CISA Warns Critical Infrastructure to Prepare for Mass Post-Quantum Systems Migration

As public and private technology entities begin to explore how quantum computing can help––and disrupt––their industries, the Cybersecurity and Infrastructure Security Agency is advising critical infrastructure organizations to prepare to safeguard their systems from powerful quantum decryption algorithms.

In a new notice, CISA officials outline risks and mitigation techniques for organizations, asking them to begin to ready their systems for forthcoming post-quantum cryptography standards. The insight document released on Wednesday focuses on securing sensitive data stored on digital networks from future quantum computing.

“While quantum computing technology capable of breaking public key encryption algorithms in the current standards does not yet exist, government and critical infrastructure entities—including both public and private organizations—must work together to prepare for a new post-quantum cryptographic standard to defend against future threats,” the insight reads. 

Data encryption, the cornerstone of secure online communications, runs on a combination of public and private key encryption built into modern applications and communication devices. 

While a viable machine that can host quantum computing is still not widely available, experts note that once a quantum computer is successfully running, its algorithms will be capable of breaking standard public key encryption used by classical computers. CISA underscores that this is particularly detrimental to National Critical Functions, or systems that contribute to infrastructures like national security, manufacturing lines and public health. 

To prevent widespread quantum hacks before they are made possible by a viable quantum computer, CISA wants organizations working within critical infrastructures to begin their network migrations to post-quantum cryptography. 

Until more post-quantum algorithms arrive, the CISA notice says that networks employing symmetric key cryptography––which only allows one key between communicating devices––is less susceptible to a quantum algorithm hack.
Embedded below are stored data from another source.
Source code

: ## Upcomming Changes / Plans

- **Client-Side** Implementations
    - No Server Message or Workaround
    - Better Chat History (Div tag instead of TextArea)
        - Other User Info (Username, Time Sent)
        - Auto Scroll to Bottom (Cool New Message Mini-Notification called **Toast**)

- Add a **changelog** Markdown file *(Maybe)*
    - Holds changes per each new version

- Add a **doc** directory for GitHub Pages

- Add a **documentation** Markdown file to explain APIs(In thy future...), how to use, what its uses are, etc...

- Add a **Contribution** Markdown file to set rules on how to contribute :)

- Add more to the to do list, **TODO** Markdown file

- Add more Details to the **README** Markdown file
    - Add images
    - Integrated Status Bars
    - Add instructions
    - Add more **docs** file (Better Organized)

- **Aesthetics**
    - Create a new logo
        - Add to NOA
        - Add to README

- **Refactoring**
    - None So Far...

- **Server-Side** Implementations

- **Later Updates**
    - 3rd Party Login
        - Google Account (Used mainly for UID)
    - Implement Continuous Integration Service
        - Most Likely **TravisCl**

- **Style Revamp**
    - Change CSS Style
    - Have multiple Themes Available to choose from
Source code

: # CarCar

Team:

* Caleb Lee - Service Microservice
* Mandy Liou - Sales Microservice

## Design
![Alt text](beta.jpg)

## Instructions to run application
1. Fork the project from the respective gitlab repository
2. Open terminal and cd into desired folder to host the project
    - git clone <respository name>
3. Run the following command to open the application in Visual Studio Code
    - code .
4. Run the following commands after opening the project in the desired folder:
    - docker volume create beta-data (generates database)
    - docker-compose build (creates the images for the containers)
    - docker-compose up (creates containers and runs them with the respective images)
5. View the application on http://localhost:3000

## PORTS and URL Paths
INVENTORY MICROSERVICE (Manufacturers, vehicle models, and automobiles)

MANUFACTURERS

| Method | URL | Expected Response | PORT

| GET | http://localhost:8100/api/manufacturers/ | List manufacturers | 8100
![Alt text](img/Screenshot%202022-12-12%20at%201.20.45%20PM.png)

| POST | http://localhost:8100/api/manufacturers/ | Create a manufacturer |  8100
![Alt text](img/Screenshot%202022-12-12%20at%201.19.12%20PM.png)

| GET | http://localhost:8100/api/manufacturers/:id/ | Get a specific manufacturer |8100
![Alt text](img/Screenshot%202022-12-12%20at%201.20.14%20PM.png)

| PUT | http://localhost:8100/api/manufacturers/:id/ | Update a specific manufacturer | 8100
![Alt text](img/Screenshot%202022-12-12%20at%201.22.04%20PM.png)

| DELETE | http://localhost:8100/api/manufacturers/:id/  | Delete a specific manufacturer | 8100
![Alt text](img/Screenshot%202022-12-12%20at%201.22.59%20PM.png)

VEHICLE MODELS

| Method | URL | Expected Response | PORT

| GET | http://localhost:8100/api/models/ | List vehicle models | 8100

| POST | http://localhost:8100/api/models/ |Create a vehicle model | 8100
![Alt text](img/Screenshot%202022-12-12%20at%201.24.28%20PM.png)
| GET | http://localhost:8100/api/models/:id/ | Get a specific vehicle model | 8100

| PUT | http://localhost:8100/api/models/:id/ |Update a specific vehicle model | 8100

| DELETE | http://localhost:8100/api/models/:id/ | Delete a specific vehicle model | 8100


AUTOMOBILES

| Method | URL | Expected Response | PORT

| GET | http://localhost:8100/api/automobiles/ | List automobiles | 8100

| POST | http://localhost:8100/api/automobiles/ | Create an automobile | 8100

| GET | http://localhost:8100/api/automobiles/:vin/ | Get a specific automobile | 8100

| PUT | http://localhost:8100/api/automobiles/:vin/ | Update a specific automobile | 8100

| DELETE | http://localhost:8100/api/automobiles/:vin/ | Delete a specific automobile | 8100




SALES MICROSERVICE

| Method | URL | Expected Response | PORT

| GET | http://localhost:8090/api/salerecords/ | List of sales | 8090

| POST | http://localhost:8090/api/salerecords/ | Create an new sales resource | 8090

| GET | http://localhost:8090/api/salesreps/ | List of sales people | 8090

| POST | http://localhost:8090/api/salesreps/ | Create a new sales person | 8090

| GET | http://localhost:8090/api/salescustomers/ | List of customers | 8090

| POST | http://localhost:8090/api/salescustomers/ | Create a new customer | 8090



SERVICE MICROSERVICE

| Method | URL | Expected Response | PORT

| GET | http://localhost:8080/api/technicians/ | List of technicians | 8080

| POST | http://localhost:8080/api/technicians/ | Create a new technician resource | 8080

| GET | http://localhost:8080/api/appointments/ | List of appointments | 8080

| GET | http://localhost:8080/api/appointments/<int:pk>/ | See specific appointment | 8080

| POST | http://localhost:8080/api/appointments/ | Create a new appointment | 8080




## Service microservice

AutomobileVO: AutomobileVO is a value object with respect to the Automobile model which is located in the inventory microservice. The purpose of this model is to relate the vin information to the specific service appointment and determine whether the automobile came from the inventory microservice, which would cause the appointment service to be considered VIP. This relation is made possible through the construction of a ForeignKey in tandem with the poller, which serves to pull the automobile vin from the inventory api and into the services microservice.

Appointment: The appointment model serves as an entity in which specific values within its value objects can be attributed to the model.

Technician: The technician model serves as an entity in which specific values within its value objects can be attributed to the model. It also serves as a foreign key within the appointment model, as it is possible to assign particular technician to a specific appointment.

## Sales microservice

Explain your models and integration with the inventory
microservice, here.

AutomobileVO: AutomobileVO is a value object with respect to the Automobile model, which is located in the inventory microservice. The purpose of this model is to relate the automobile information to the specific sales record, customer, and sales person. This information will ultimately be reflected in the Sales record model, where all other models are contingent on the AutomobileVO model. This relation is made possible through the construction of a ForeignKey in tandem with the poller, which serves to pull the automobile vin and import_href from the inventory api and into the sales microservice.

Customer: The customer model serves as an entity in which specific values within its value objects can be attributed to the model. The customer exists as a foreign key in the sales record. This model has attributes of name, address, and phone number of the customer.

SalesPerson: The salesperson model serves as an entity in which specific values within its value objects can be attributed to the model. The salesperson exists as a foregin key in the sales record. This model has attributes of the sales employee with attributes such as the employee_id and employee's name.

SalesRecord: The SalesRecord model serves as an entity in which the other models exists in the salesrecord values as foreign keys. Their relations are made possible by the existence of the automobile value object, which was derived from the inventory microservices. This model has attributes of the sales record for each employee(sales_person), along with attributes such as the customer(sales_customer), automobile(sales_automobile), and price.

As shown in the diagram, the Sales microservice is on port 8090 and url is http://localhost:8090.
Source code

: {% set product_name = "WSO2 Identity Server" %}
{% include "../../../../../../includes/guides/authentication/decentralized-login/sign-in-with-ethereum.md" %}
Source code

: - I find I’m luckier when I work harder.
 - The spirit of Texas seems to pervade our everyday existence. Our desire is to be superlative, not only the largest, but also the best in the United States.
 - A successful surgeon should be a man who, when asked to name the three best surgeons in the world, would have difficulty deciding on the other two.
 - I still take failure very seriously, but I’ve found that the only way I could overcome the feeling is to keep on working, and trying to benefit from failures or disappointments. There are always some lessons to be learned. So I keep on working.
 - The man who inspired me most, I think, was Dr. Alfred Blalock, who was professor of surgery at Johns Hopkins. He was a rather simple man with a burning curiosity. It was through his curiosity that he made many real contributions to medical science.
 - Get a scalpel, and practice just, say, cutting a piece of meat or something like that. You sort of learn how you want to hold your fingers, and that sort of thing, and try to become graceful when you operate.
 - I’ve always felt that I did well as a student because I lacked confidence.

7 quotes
Utilizing longer key sizes is also recommended for critical infrastructure organizations. 

“While post-quantum computing is expected to produce significant benefits, we must take action now to manage potential risks, including the ability to break public key encryption that U.S. networks rely on to secure sensitive information,” said Mona Harrington, acting Assistant Director National Risk Management Center at CISA. “Critical infrastructure and government leaders must be proactive and begin preparing for the transition to post-quantum cryptography now.”

Officials note that the National Institute of Standards and Technology is on track to release its formal post-quantum cryptographic standards in 2024. With some malicious actors engaging in tactics like catch-and-exploit data hacks, CISA officials advised organizations that they should begin making plans to migrate their networks to quantum resistant cryptography. 

“Do not wait until the quantum computers are in use by our adversaries to act,” the notice reads. “Early preparations will ensure a smooth migration to the post-quantum cryptography standard once it is available.”

Experts concede that the update to quantum resistant technology is arduous. Dustin Moody, a mathematician with NIST, added that the cryptographic upgrade will be daunting due to costly, new specialized hardware as well as potential software updates to safeguard data stored on a variety of networks.

“It might be a trickier transition, but it will also be a required transition,” Moody told Nextgov. “And so we [NIST researchers] encourage people to start planning and preparing and finding out now as opposed to waiting.” 

The federal government has been monitoring developments in the quantum field for several years, peaking with the White House’s 2020 launch of quantum.gov, which has further spurred executive directives aimed at supporting American innovation in the burgeoning field.